Arguments passed on to tessilake::read_tessi

freshness

the returned data will be at least this fresh

incremental

whether or not to load data incrementally, default is TRUE

data

data.table to deduplicate

features

sorted, named list of expressions to use for selecting which customer to keep. Note: this is not ready to be exposed; at the moment the appended data is very limited.

match_cols

columns to match on

Value

data.table of duplicates

data.table

data.table of matching customers with columns customer_no and i.customer_no

data.table of data for deduplication

Details

This system is based on the fastLink package, a "Fast Probabilistic Record Linkage" library developed by Ted Enamorado, Ben Fifield, and Kosuke Imai.

fastLink is designed to find matches between two datasets across multiple variables. It was designed for linking together political/social science datasets. For deduplication, duplicates_stream compares the data against itself. Links will either be trivial \((A=A)\) or they will be duplicates.

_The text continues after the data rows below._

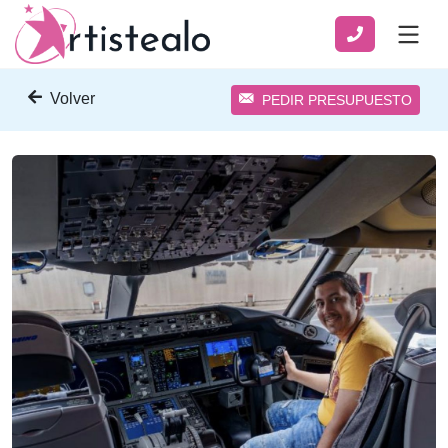
Volver
PEDIR PRESUPUESTO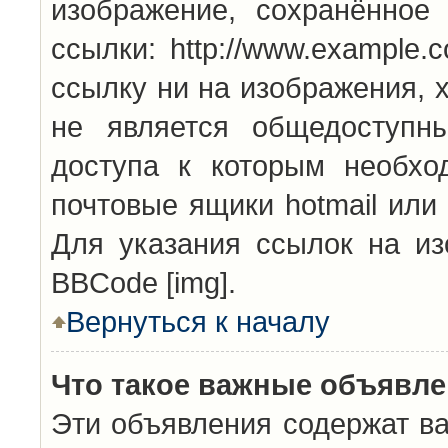
изображение, сохранённое
ссылки: http://www.example.
ссылку ни на изображения, 
не является общедоступн
доступа к которым необхо
почтовые ящики hotmail или
Для указания ссылок на из
BBCode [img].
Вернуться к началу
Что такое важные объявл
Эти объявления содержат в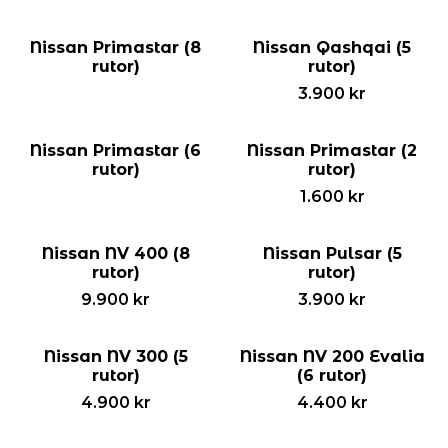
Nissan Primastar (8
Nissan Qashqai (5
rutor)
rutor)
3.900
kr
Nissan Primastar (6
Nissan Primastar (2
rutor)
rutor)
1.600
kr
Nissan NV 400 (8
Nissan Pulsar (5
rutor)
rutor)
9.900
kr
3.900
kr
Nissan NV 300 (5
Nissan NV 200 Evalia
rutor)
(6 rutor)
4.900
kr
4.400
kr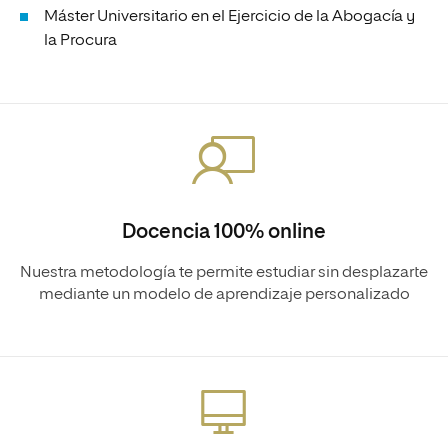
Máster Universitario en el Ejercicio de la Abogacía y
la Procura
Docencia 100% online
Nuestra metodología te permite estudiar sin desplazarte
mediante un modelo de aprendizaje personalizado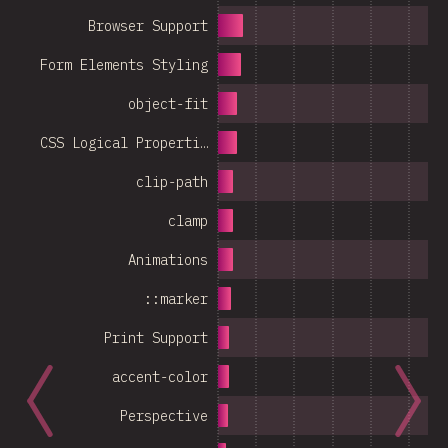
Browser Support
Form Elements Styling
object-fit
CSS Logical Properti…
clip-path
clamp
Animations
::marker
Print Support
accent-color
Perspective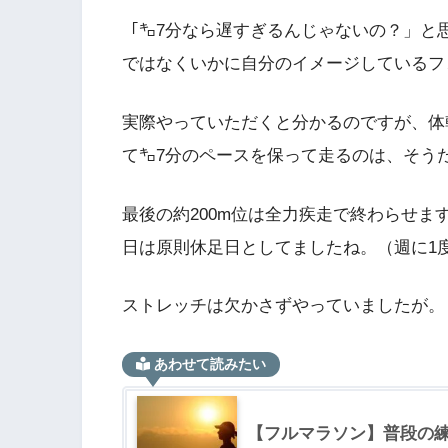
「㌔7分なら遅すぎるんじゃないの？」と
ではなくいかに自分のイメージしているフ
実際やっていただくと分かるのですが、体
て㌔7分のペースを保って走るのは、そう
最後の約200m位は全力疾走で終わらせ
日は原則休足日としてましたね。（週に1
ストレッチは欠かさずやっていましたが。
あわせて読みたい
【フルマラソン】普段の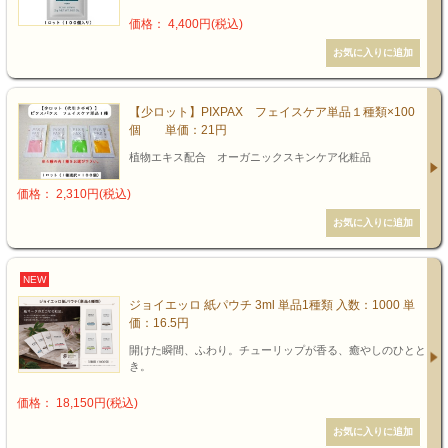
価格： 4,400円(税込)
【少ロット】PIXPAX フェイスケア単品１種類×100
個 単価：21円
植物エキス配合 オーガニックスキンケア化粧品
価格： 2,310円(税込)
NEW
ジョイエッロ 紙パウチ 3ml 単品1種類 入数：1000 単
価：16.5円
開けた瞬間、ふわり。チューリップが香る、癒やしのひとと
き。
価格： 18,150円(税込)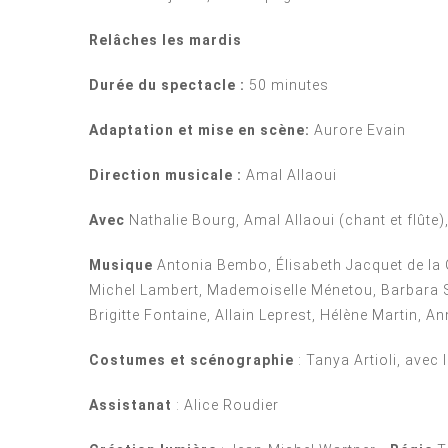
Relâches les mardis
Durée du spectacle :
50 minutes
Adaptation et mise en scène:
Aurore Evain
Direction musicale :
Amal Allaoui
Avec
Nathalie Bourg, Amal Allaoui (chant et flûte),
Musique
Antonia Bembo, Élisabeth Jacquet de la
Michel Lambert, Mademoiselle Ménetou, Barbara Str
Brigitte Fontaine, Allain Leprest, Hélène Martin, A
Costumes
et scénographie
: Tanya Artioli, avec
Assistanat
: Alice Roudier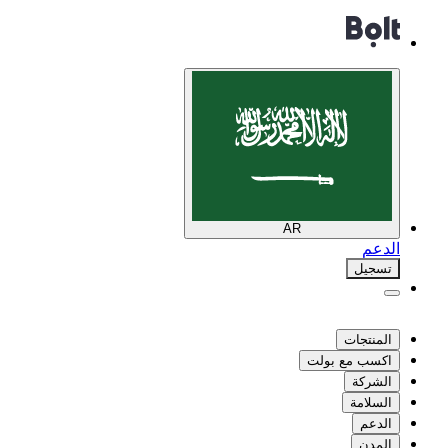
AR
الدعم
تسجيل
المنتجات
اكسب مع بولت
الشركة
السلامة
الدعم
المدن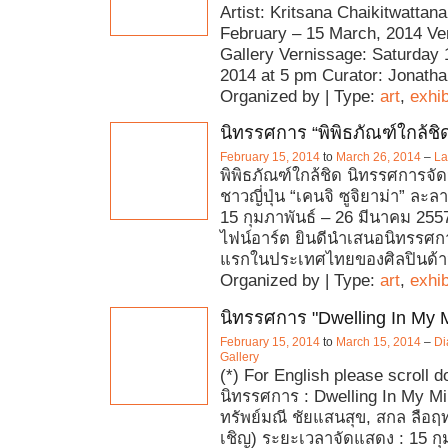
Artist: Kritsana Chaikitwattan
February – 15 March, 2014 Ve
Gallery Vernissage: Saturday 
2014 at 5 pm Curator: Jonath
Organized by | Type:
art
,
exhib
นิทรรศการ “พิพิธภัณฑ์ใกล้ชิ
February 15, 2014
to
March 26, 2014
–
La
พิพิธภัณฑ์ใกล้ชิด นิทรรศการจั
ชาวญี่ปุ่น “เคนจิ ซูจิยาม่า” ละ
15 กุมภาพันธ์ – 26 มีนาคม 25
ไฟน์อาร์ต ยินดีนำเสนอนิทรรศการ
แรกในประเทศไทยของศิลปินด้า
Organized by | Type:
art
,
exhib
นิทรรศการ "Dwelling In My 
February 15, 2014
to
March 15, 2014
–
Di
Gallery
(*) For English please scroll 
นิทรรศการ : Dwelling In My Min
ทรัพย์มณี ชัยแสนสุข, สกล ลือฤทธ
เชิญ) ระยะเวลาจัดแสดง : 15 กุ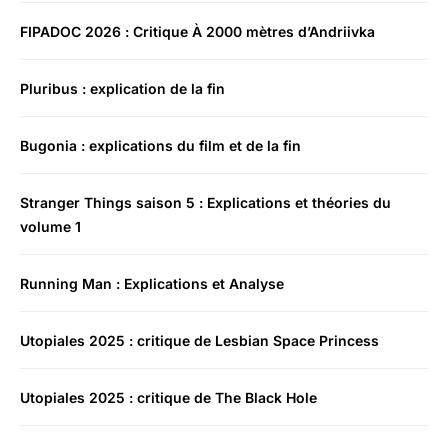
FIPADOC 2026 : Critique À 2000 mètres d’Andriivka
Pluribus : explication de la fin
Bugonia : explications du film et de la fin
Stranger Things saison 5 : Explications et théories du
volume 1
Running Man : Explications et Analyse
Utopiales 2025 : critique de Lesbian Space Princess
Utopiales 2025 : critique de The Black Hole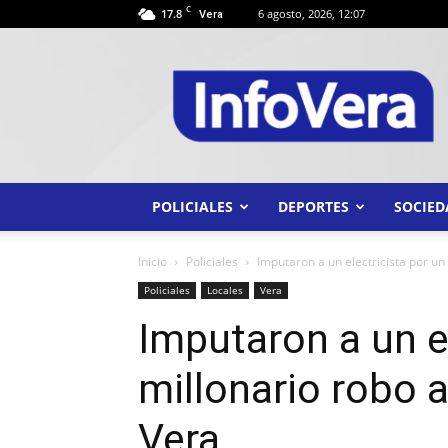
C
17.8
6 agosto, 2026, 12:07
Vera
INFO
VERA
POLICIALES
DEPORTES
SOCIED
Inicio
Policiales
Imputaron a un electricista por un 
Policiales
Locales
Vera
Imputaron a un el
millonario robo a
Vera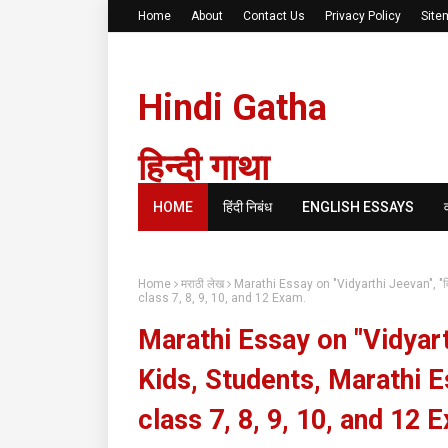
Home
About
Contact Us
Privacy Policy
Site
Hindi Gatha
हिन्दी गाथा
HOME
हिंदी निबंध
ENGLISH ESSAYS
Home
मराठी लेख
Marathi Essay on "Vidyarthi Jeevan", "वि
class 7, 8, 9, 10, and 12 Exam.
Marathi Essay on "Vidyarthi
Kids, Students, Marathi 
class 7, 8, 9, 10, and 12 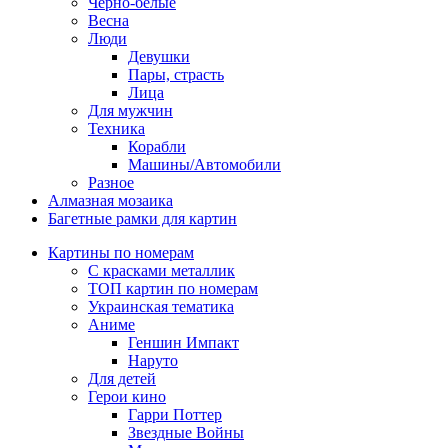
Черно-белые
Весна
Люди
Девушки
Пары, страсть
Лица
Для мужчин
Техника
Корабли
Машины/Автомобили
Разное
Алмазная мозаика
Багетные рамки для картин
Картины по номерам
С красками металлик
ТОП картин по номерам
Украинская тематика
Аниме
Геншин Импакт
Наруто
Для детей
Герои кино
Гарри Поттер
Звездные Войны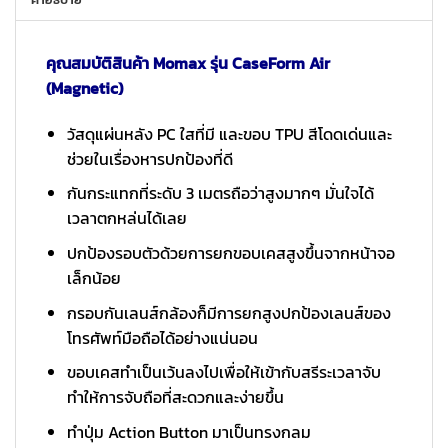
คุณสมบัติสินค้า Momax รุ่น CaseForm Air
(Magnetic)
วัสดุแผ่นหลัง PC ใสที่มี และขอบ TPU สีโดดเด่นและ
ช่วยในเรื่องหารปกป้องที่ดี
กันกระแทกที่ระดับ 3 เมตรถือว่าสูงมากๆ มั่นใจได้
เวลาตกหล่นได้เลย
ปกป้องรอบตัวด้วยการยกขอบเคสสูงขึ้นจากหน้าจอ
เล็กน้อย
กรอบกันเลนส์กล้องก็มีการยกสูงปกป้องเลนส์ของ
โทรศัพท์มือถือได้อย่างแน่นอน
ขอบเคสทำเป็นเว้นลงไปเพื่อให้เข้ากับสรีระเวลาจับ
ทำให้การจับถือที่สะดวกและง่ายขึ้น
ทำปุ่ม Action Button มาเป็นทรงกลม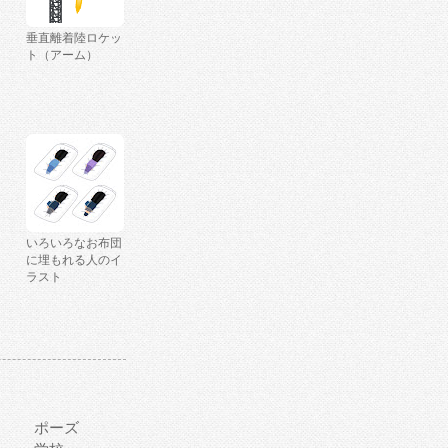
垂直離着陸ロケッ
ト（アーム）
いろいろなお布団
に埋もれる人のイ
ラスト
ポーズ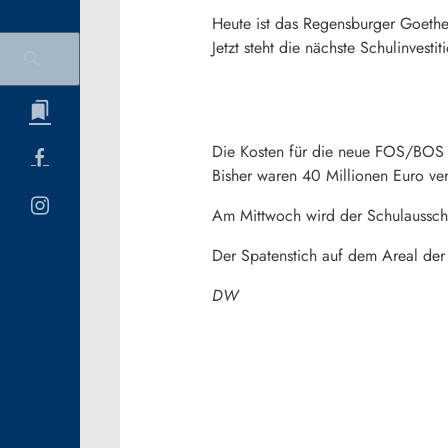
Heute ist das Regensburger Goethe
Jetzt steht die nächste Schulinvest
Die Kosten für die neue FOS/BOS 
Bisher waren 40 Millionen Euro ver
Am Mittwoch wird der Schulaussch
Der Spatenstich auf dem Areal der
DW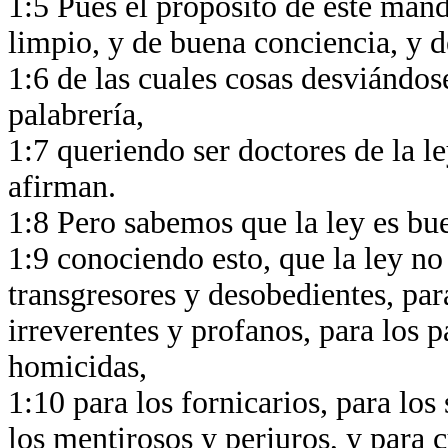
1:5 Pues el propósito de este man
limpio, y de buena conciencia, y d
1:6 de las cuales cosas desviándos
palabrería,
1:7 queriendo ser doctores de la le
afirman.
1:8 Pero sabemos que la ley es bu
1:9 conociendo esto, que la ley no 
transgresores y desobedientes, par
irreverentes y profanos, para los p
homicidas,
1:10 para los fornicarios, para los
los mentirosos y perjuros, y para 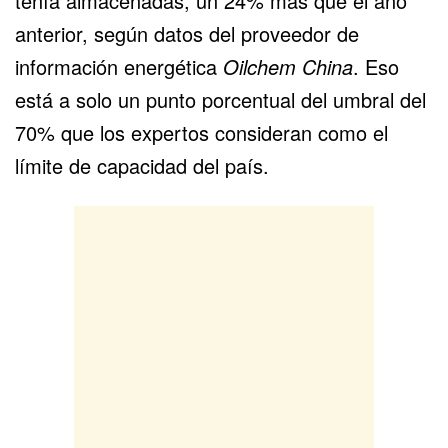
tenía almacenadas, un 24% más que el año
anterior, según datos del proveedor de
información
energética
Oilchem China
. Eso
está a solo un punto porcentual del umbral del
70% que los expertos consideran como el
límite de capacidad del país.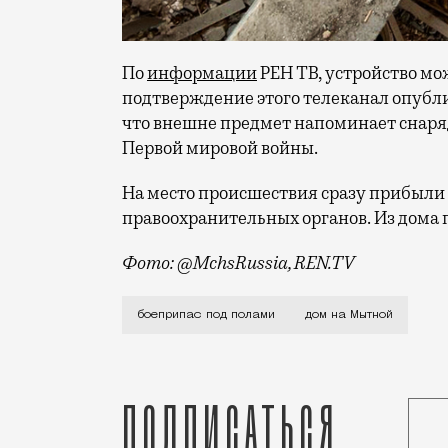
По
информации
РЕН ТВ, устройство мо
подтверждение этого телеканал опубли
что внешне предмет напоминает снаряд
Первой мировой войны.
На место происшествия сразу прибыли
правоохранительных органов. Из дома 
Фото: @MchsRussia, REN.TV
Обычный ремонт в момент мог обернуть
боеприпас под полами
дом на Мытной
Подписаться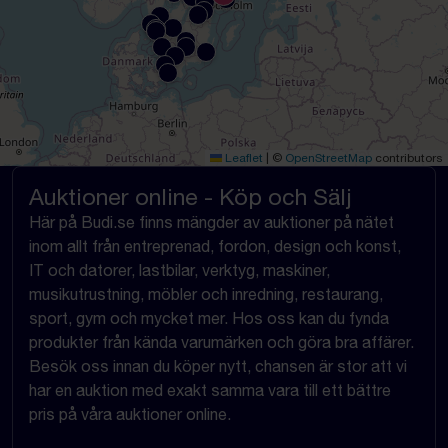
Leaflet
|
©
OpenStreetMap
contributors
Auktioner online - Köp och Sälj
Här på Budi.se finns mängder av auktioner på nätet
inom allt från entreprenad, fordon, design och konst,
IT och datorer, lastbilar, verktyg, maskiner,
musikutrustning, möbler och inredning, restaurang,
sport, gym och mycket mer. Hos oss kan du fynda
produkter från kända varumärken och göra bra affärer.
Besök oss innan du köper nytt, chansen är stor att vi
har en auktion med exakt samma vara till ett bättre
pris på våra auktioner online.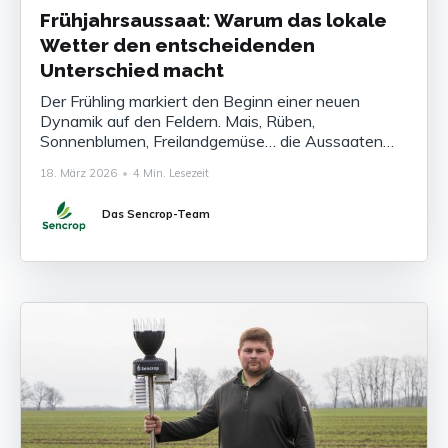
Frühjahrsaussaat: Warum das lokale
Wetter den entscheidenden
Unterschied macht
Der Frühling markiert den Beginn einer neuen
Dynamik auf den Feldern. Mais, Rüben,
Sonnenblumen, Freilandgemüse… die Aussaaten
folgen oft in kurzen Zeitabständen aufeinander,
18. März 2026
•
4 Min. Lesezeit
und jede Entscheidung zählt. Auf dem Papier
scheinen die Bedingungen günstig: Die
Das Sencrop-Team
Temperaturen steigen, der Boden trocknet ab und
die Tage werden länger. Doch der Unterschied
zwischen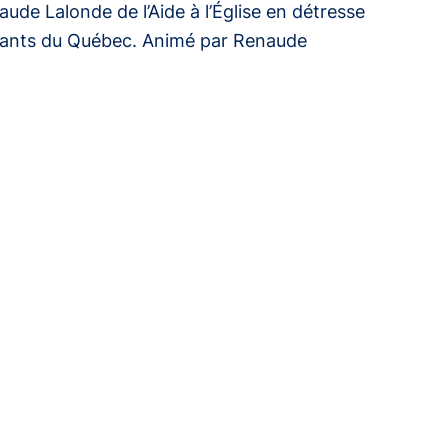
aude Lalonde de l’Aide à l’Église en détresse
migrants du Québec. Animé par Renaude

fastLink identifies matches in a way that is sensitive to the structure of the data it is given: it assigns to each match pattern a probability that it is a match. A match pattern is a unique way that the variables match or don’t match: for example, two records that match on first name, partially match on last name, one is missing data for email, etc. The algorithm tabulates counts of every occurring combination of match / partial-match / non-match / missing data across every variable for every combination of two records. It then uses a Bayesian expectation-maximization algorithm to determine the probability that each combination of matches / non-matches / etc. identifies a proper match, using the overall expected match rate as a prior. Then, given a probability threshold, it outputs the identified matches.

duplicates_stream is using this system as-is with some updates for Tessi-specific deduplication:

  • it pulls multiple rows of data per customer from Tessitura in order to find hidden matches

  • it cleans the data, removing missing/incomplete info and also suppresses certain data that produces many false positives (school addresses and @bam.org emails)

  • it is trained based on successfully-merged records in the database

  • it uses blocking on first name, and a second pass of simple email address matching in order to reduce the overall computation time and catch more duplicates

  • it caches datasets to disk to reduce memory load

  • it provides reporting that includes the match pattern and posterior probability for each pair

Functions

  • duplicates_append_data(): Chooses which of each duplicate pair to keep or delete based on appended data and return the reason for the choice.

  • duplicates_suppress_related(): Suppress duplicates that are related by household or that have a relationships (in Tessi-speak: an association) with each other.

  • duplicates_exact_match(): Returns a minimal (in the sense of each duplicate pairing is limited to the two closest customer numbers in a duplicate cluster, and each pair is listed only once) set of customer pairs matching exactly on match_cols.